* Extracted information
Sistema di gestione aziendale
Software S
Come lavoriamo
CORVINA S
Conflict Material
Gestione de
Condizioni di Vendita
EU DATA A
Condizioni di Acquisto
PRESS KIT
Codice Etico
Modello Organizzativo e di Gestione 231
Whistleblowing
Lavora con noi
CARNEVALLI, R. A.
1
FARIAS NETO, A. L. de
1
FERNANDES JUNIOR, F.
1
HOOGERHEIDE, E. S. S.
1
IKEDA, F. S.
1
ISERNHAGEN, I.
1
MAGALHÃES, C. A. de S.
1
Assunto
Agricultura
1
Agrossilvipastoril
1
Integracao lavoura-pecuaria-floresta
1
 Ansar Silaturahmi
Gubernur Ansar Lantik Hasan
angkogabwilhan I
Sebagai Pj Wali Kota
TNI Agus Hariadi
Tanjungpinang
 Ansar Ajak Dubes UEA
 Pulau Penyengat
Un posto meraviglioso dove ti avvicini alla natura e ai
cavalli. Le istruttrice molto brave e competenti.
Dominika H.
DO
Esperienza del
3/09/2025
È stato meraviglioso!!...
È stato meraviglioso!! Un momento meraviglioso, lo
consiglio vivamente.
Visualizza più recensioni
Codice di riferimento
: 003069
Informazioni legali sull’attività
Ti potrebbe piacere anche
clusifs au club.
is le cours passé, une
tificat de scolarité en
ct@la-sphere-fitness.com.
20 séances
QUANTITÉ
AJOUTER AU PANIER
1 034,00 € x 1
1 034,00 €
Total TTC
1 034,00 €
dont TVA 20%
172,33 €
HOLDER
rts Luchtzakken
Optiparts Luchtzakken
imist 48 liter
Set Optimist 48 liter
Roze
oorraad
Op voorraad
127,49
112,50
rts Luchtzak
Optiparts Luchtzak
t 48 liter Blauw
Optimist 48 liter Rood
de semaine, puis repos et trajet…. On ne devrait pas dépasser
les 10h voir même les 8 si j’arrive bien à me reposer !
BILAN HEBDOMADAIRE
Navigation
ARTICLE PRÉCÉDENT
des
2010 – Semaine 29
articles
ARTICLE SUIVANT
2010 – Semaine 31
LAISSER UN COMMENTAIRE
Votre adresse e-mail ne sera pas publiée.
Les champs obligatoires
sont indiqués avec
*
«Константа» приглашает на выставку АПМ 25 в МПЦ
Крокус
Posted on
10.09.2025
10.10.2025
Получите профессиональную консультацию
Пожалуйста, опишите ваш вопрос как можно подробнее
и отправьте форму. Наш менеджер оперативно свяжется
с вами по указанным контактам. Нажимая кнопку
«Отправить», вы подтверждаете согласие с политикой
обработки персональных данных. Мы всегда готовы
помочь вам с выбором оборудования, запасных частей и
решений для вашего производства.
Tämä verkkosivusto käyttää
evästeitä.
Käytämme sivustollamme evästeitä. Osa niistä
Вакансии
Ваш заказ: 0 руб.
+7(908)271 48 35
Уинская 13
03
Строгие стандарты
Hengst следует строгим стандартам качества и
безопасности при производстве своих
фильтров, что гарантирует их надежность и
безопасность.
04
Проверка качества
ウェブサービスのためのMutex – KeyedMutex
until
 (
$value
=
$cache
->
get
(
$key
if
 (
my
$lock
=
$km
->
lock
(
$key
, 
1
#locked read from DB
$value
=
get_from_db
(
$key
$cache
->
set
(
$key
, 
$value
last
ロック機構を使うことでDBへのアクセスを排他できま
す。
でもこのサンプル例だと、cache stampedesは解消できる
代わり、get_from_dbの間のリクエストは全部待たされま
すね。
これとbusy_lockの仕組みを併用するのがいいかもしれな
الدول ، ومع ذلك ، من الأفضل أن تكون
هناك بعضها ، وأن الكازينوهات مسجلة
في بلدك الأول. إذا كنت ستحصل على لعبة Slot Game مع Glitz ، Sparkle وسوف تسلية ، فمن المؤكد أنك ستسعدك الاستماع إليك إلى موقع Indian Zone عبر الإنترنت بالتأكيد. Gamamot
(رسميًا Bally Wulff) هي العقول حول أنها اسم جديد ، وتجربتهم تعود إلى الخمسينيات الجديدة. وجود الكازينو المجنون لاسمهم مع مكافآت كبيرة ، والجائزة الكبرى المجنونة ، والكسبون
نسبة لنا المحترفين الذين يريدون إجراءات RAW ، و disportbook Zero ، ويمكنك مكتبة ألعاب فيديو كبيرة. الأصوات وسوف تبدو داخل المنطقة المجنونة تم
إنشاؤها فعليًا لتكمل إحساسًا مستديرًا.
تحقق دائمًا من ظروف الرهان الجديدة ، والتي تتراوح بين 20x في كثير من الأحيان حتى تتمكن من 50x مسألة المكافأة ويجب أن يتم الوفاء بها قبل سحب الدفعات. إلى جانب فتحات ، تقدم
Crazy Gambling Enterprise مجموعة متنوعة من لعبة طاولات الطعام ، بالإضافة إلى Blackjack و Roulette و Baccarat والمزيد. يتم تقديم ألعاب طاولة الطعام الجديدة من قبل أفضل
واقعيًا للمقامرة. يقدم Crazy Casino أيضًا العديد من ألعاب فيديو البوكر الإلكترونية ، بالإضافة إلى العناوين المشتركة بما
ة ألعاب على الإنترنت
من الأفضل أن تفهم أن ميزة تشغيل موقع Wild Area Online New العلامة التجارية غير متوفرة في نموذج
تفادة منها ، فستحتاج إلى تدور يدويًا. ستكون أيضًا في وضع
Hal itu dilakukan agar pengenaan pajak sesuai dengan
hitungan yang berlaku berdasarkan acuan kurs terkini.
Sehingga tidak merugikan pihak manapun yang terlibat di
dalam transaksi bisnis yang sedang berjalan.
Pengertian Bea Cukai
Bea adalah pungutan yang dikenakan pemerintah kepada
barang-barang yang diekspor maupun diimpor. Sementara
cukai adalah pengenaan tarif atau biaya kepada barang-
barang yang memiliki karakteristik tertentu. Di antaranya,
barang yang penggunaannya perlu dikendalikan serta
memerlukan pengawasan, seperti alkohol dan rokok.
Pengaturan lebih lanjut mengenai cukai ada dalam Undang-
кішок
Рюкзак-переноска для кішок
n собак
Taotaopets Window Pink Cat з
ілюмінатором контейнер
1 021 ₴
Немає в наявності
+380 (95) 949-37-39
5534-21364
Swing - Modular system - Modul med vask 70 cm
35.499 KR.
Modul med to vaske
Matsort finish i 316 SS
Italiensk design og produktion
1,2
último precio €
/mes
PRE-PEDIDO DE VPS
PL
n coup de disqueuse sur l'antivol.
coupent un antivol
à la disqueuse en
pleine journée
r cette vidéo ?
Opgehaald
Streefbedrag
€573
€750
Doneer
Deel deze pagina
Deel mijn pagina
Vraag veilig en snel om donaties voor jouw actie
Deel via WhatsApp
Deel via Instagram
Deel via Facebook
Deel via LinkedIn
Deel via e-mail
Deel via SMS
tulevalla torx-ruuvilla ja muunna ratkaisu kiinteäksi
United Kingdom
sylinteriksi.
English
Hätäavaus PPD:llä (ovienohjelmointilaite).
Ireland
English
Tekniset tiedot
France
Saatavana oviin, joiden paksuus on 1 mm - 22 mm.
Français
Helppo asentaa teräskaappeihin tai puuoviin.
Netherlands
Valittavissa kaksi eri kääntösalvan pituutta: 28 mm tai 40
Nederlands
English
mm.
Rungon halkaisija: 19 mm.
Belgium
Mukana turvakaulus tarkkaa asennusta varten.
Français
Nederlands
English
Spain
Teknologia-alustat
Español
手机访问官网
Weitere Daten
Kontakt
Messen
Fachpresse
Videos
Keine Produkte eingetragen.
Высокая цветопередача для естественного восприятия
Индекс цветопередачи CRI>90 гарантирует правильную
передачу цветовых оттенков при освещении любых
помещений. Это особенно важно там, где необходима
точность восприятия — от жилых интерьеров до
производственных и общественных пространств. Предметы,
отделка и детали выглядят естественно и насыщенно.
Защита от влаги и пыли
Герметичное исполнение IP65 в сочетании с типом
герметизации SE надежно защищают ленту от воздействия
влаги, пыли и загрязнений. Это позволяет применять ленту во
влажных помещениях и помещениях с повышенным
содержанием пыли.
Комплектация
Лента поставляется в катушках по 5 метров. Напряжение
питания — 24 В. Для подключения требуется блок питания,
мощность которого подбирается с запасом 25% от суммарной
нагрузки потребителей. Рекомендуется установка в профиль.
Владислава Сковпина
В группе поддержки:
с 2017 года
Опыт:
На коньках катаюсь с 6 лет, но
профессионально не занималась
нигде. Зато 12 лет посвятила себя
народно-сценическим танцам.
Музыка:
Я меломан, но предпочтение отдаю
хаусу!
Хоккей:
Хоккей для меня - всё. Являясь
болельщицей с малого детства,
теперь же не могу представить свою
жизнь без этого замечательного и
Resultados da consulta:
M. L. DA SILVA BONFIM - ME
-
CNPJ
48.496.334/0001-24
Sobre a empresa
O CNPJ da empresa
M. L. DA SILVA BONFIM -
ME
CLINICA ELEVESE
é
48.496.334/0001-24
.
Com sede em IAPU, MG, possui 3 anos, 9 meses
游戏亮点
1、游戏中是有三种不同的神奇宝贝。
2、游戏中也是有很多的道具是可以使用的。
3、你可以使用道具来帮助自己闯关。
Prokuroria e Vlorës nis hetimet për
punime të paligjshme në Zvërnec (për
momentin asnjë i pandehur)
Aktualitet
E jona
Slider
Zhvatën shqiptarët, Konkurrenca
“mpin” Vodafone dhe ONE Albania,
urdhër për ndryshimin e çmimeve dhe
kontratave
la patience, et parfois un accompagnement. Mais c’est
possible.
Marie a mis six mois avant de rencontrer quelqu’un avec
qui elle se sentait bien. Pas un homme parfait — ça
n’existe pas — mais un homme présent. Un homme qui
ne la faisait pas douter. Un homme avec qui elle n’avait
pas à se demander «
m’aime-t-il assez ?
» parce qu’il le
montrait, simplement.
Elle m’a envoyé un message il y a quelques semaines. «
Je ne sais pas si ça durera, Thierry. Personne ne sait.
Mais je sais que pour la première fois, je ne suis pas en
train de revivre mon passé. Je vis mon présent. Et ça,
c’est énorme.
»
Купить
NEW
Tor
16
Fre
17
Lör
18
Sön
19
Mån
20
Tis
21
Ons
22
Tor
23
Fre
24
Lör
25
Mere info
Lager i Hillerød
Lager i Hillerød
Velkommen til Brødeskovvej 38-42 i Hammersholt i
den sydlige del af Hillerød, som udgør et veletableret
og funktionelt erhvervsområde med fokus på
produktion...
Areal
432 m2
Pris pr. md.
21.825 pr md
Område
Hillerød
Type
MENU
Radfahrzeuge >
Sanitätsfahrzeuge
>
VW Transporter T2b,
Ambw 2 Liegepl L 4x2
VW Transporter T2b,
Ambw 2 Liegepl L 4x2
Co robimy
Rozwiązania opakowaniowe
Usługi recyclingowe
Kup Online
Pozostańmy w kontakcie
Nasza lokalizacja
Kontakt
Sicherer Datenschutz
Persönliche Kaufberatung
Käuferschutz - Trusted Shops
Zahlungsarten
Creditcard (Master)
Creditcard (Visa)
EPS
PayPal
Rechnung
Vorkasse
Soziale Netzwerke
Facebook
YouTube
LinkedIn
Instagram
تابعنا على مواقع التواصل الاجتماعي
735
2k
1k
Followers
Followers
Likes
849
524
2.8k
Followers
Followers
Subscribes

* What this task involves
Set down, unchanged, only those lines above that fall between the line with "هناك بعضها ، وأن الكازينوهات مسجلة" and the line with "(رسميًا Bally Wulff)", the two end lines included.

* Exercise answer
هناك بعضها ، وأن الكازينوهات مسجلة
في بلدك الأول. إذا كنت ستحصل على لعبة Slot Game مع Glitz ، Sparkle وسوف تسلية ، فمن المؤكد أنك ستسعدك الاستماع إليك إلى موقع Indian Zone عبر الإنترنت بالتأكيد. Gamamot
(رسميًا Bally Wulff) هي العقول حول أنها اسم جديد ، وتجربتهم تعود إلى الخمسينيات الجديدة. وجود الكازينو المجنون لاسمهم مع مكافآت كبيرة ، والجائزة الكبرى المجنونة ، والكسبون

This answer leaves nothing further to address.